На согласие с таким расширением Турции, даже в "формате Ататюрка", едва ли пойдет загнивающая Европа, не имеющая собственной идентичности кроме абстрактных и сомнительных "европейских ценностей" – осознание представителями элит ее народов собственных дохристианских и раннехристианских корней сегодня находится в зачаточном состоянии, хотя и весьма стимулируется мигранской волной, и несоизмеримо с той энергетикой радикализма, которую несет с собой, в частности, эта волна, для которой нынешняя Европа – свежая и жирная "падаль". По большей части проблема здесь в том, что сегодняшняя Европа вряд ли способна что-то предложить Турции кроме тех же туристов и покупателей персиков. Для России усиление Турции – в пользу Европы или в свою собственную пользу – содержит риски на черноморском и кавказском направлениях ("Знают турки нас и шведы..."). Для США, которым, как мировой торгово-финансовой, да и просто  метрополии, возникновение в Восточном полушарии еще одного центра силы, помимо Китая, последствия такого предложения не очевидны - безотносительно к тому, будет ли новая империя "силой сдерживания" или "силой торговли", хотя стратегическая карта "сильной Турции" вполне может быть разыграна Штатами.

Смена национальной парадигмы на имперскую чревато не только внутренними конфликтами вроде несостоявшегося переворота 2016 года, но также изменением структуры турецкого общества с обострением внутренних конфликтов и падением уровня жизни большинства населения, слабо прогнозируемыми в негативных условиях глобальной экономической конъюнктуры.

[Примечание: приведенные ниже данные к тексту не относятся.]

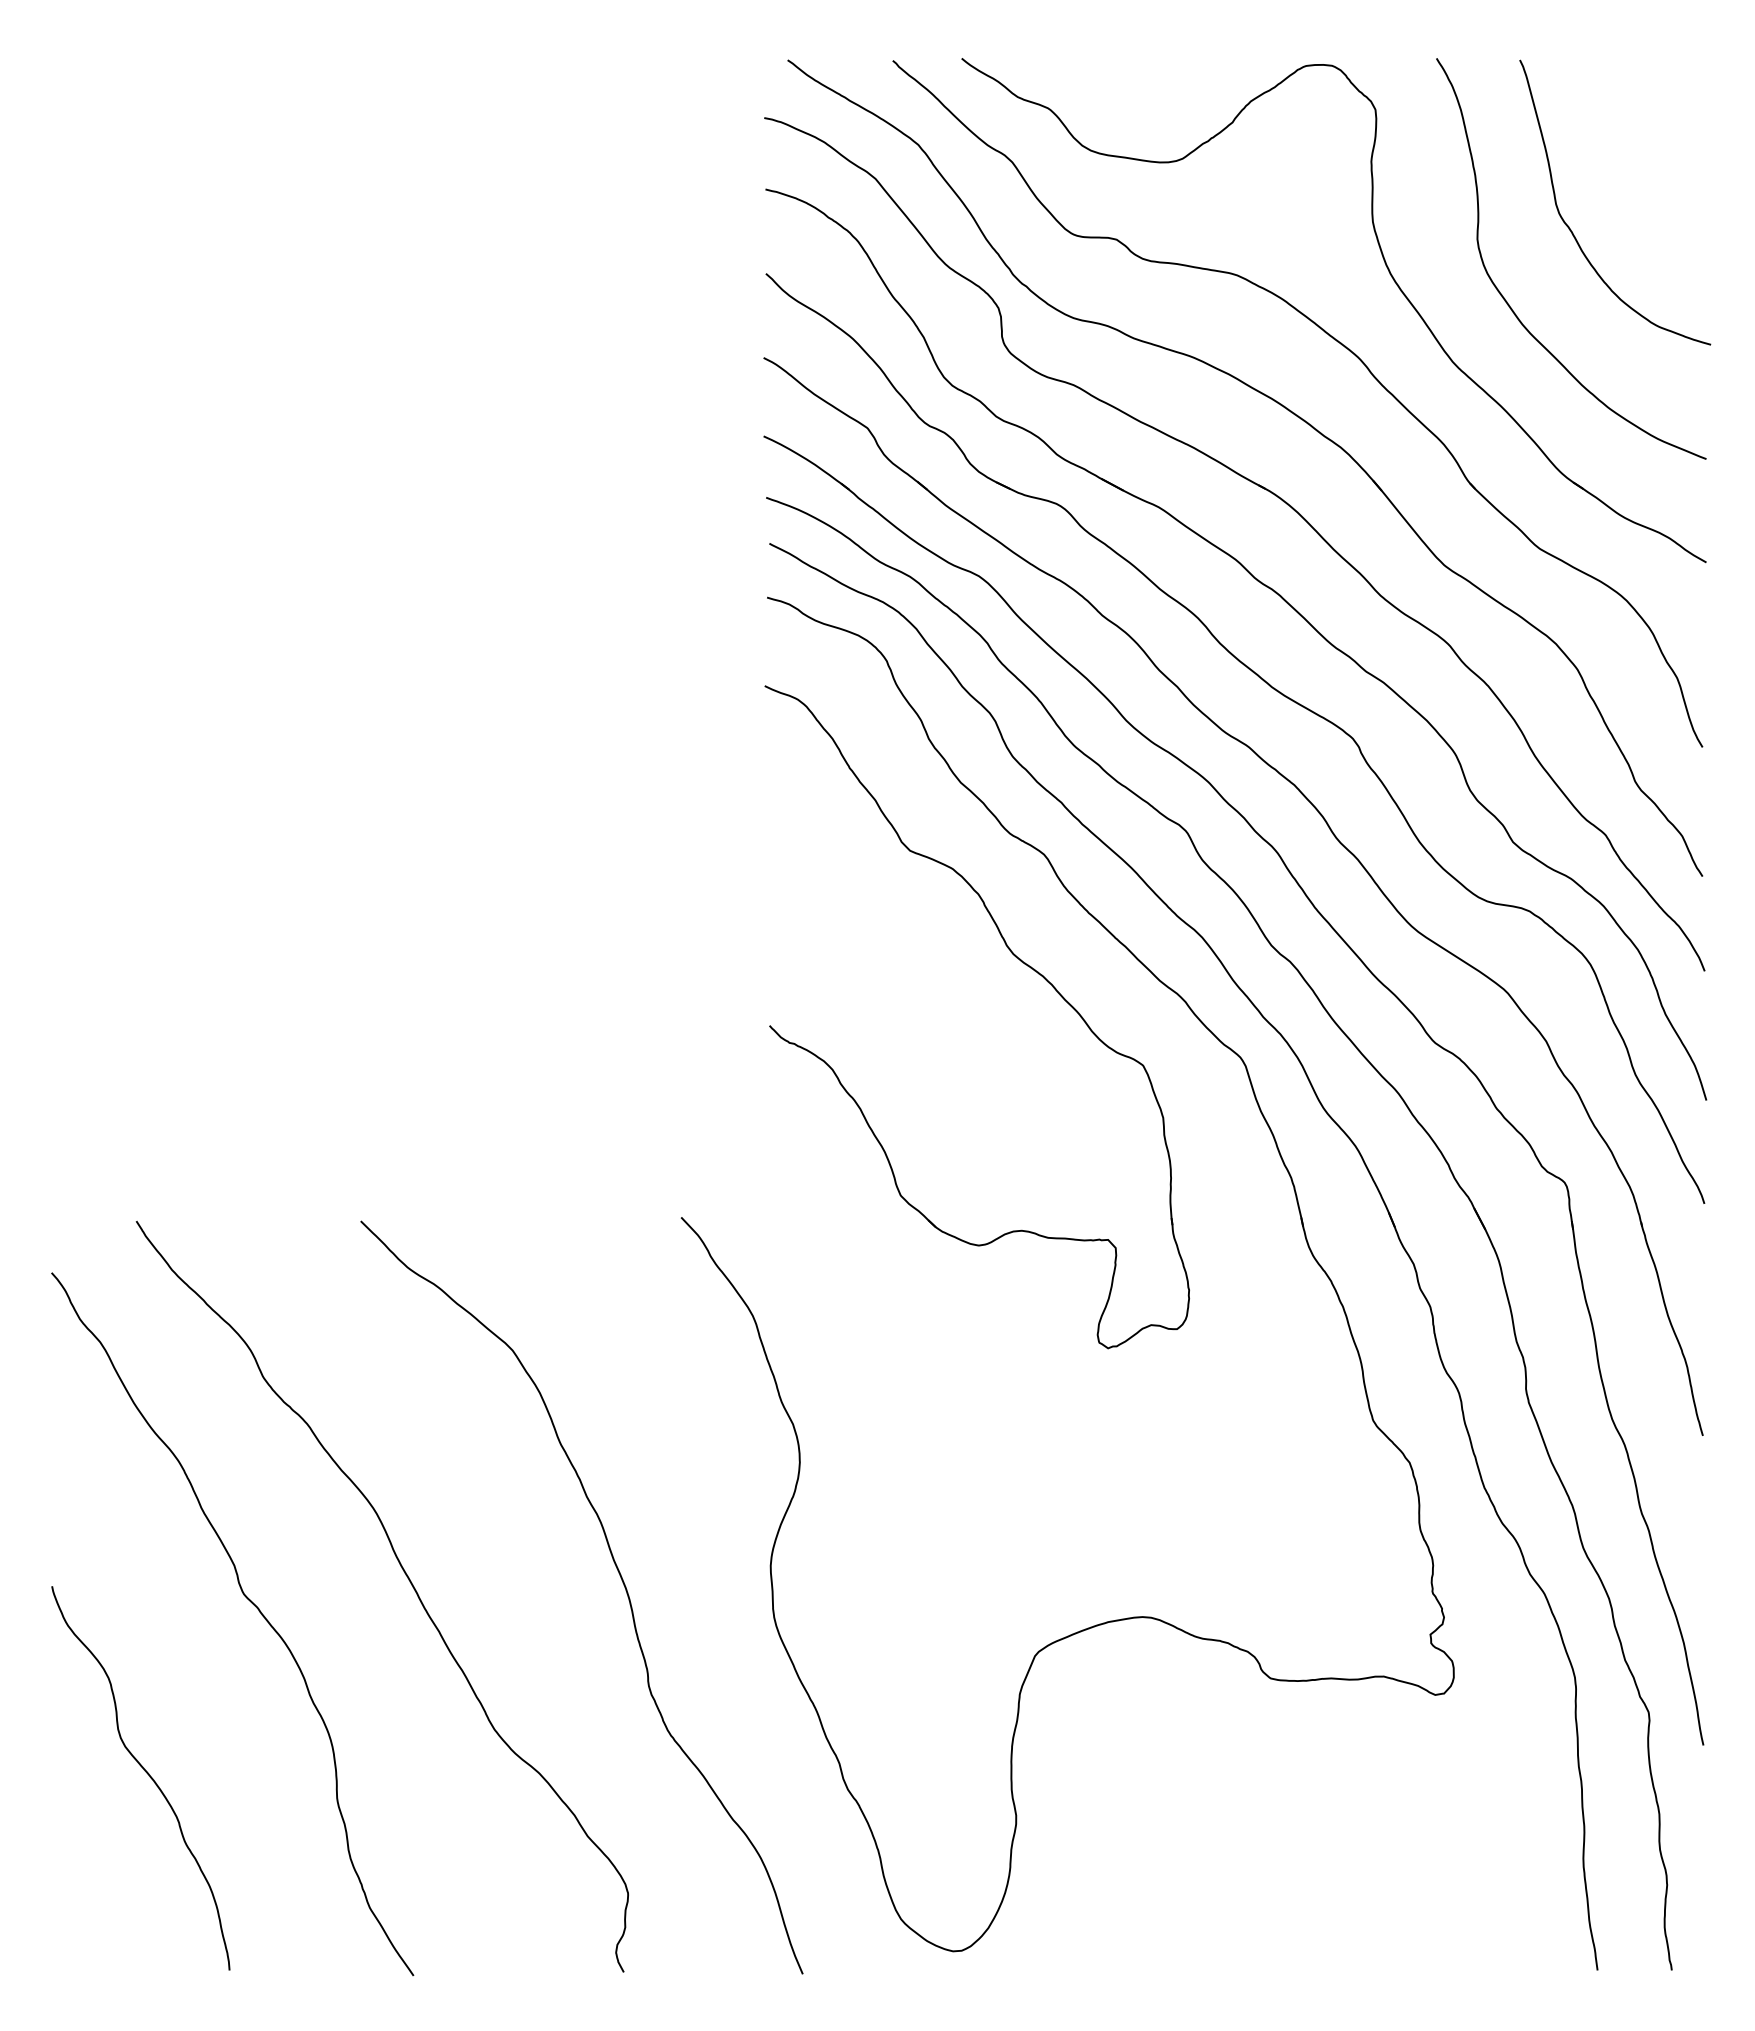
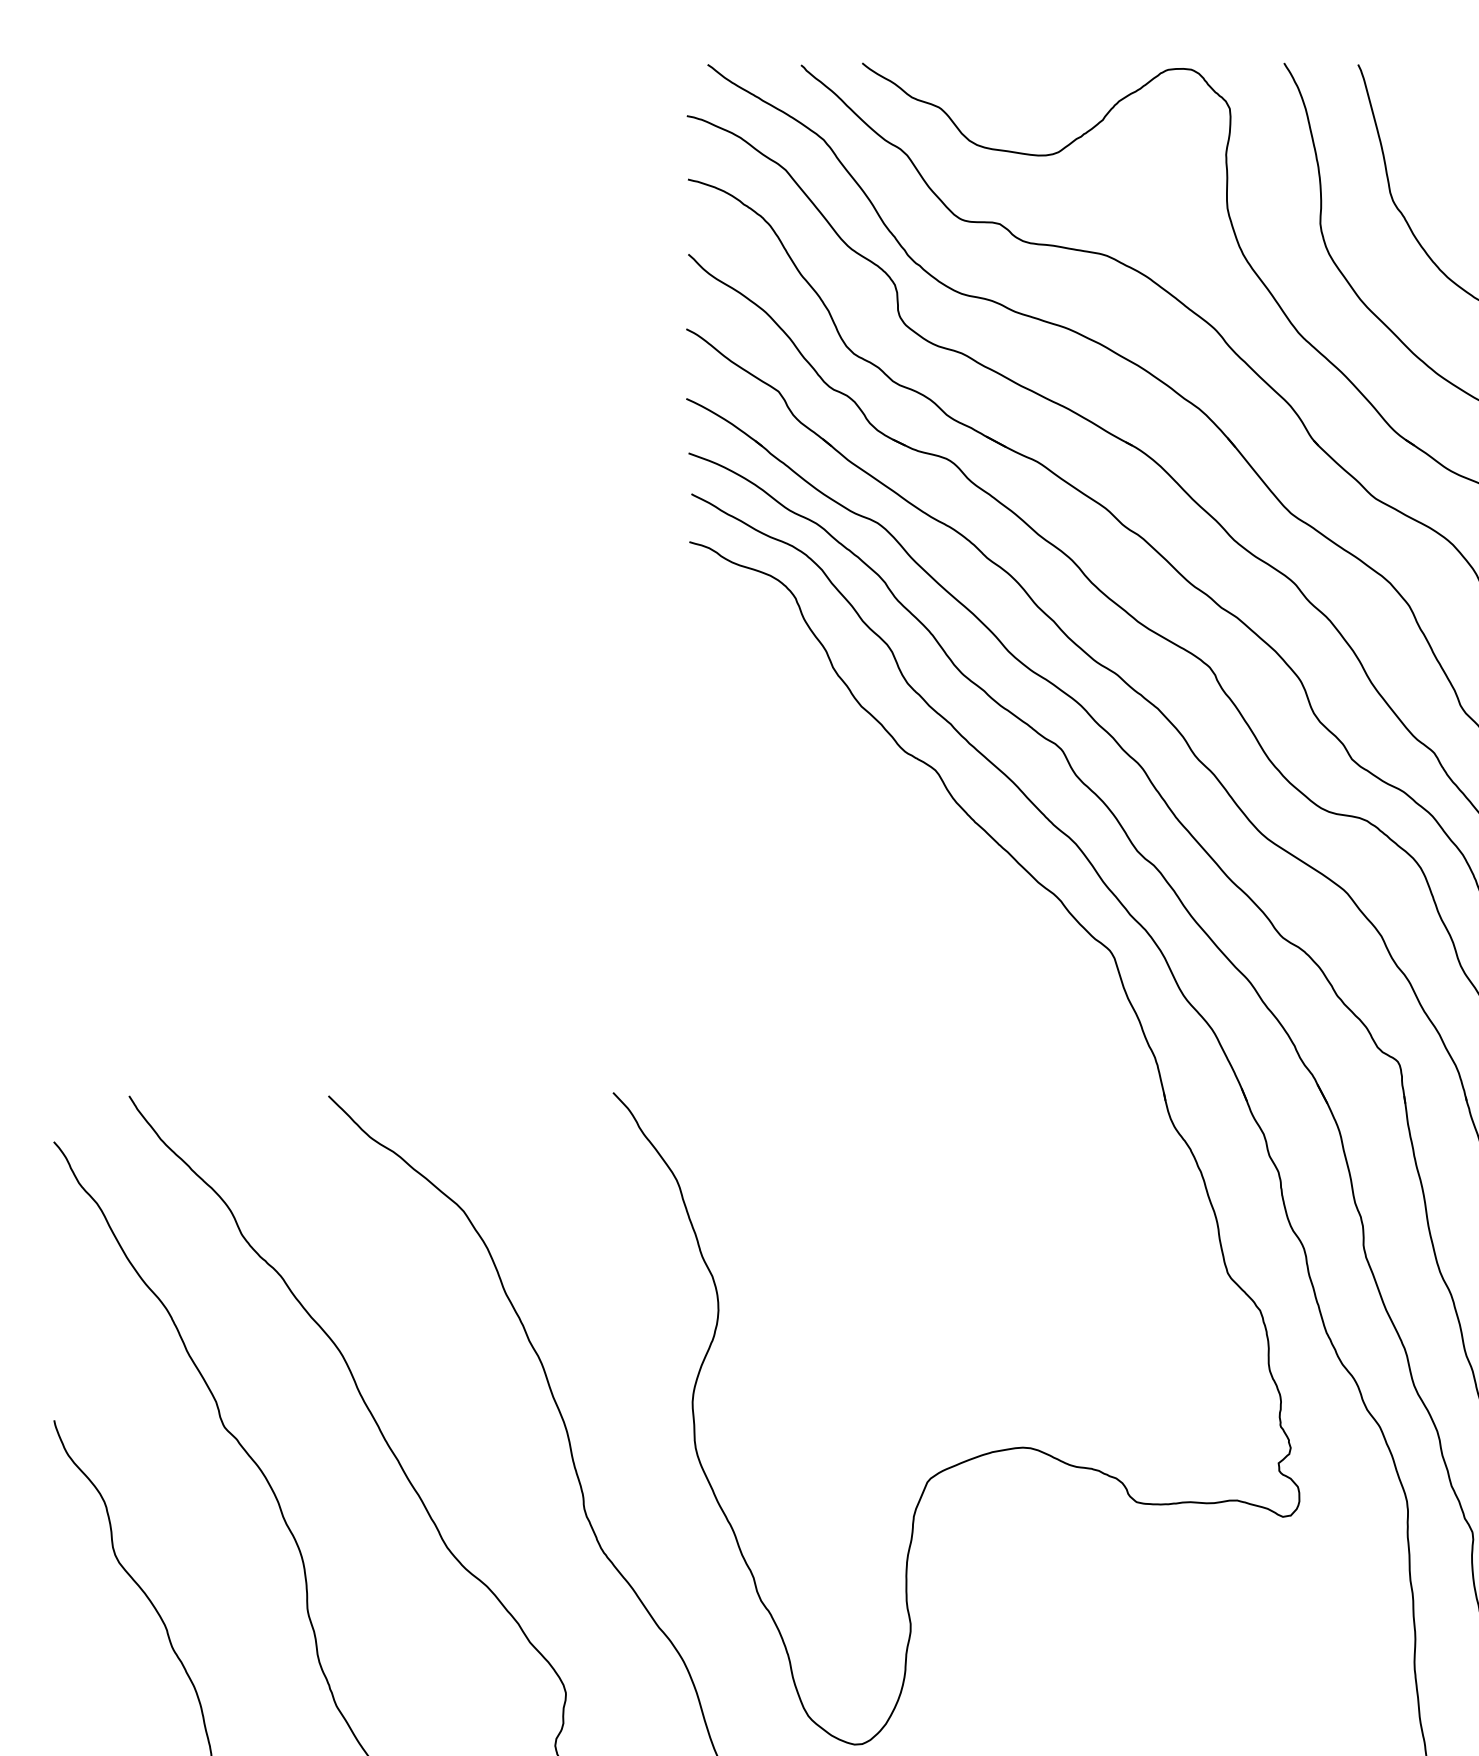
part: (1021, 962) -> (915, 866), removed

При этом само возникновение персоницифированной Эрдоганом фигуры проимперского политика не случайно, поскольку неоднозначен ответ на вопрос о принципиальной возможности существования Турции именно как национального государства именно в такой конъюнктуре. И поиск этого ответа, похоже, еще не раз будет обозначен как один из ключевых (если не ключевой) для этой страны. Между тем, если в поисках ответа на этот вопрос там будет принято сознательное решение об институциональном закреплении промежуточного варианта между нацией и империей, то в таком случае Турция получит себе аналог ключевого противоречия русской государственности, выступающего источником развития и формирования региональной специфики – в нашей стране осознаваемого некоторыми, однако официально не артикулируемого. Официальное признание такой "промежуточной идентичности" в разных странах создает поле прецедентов в международном праве, и может способствовать формированию совершенно своеобразной глобальной политической конфигурации, выходящей за рамки макросоциальных форм управления как нововременного прошлого, так и постколониального настоящего.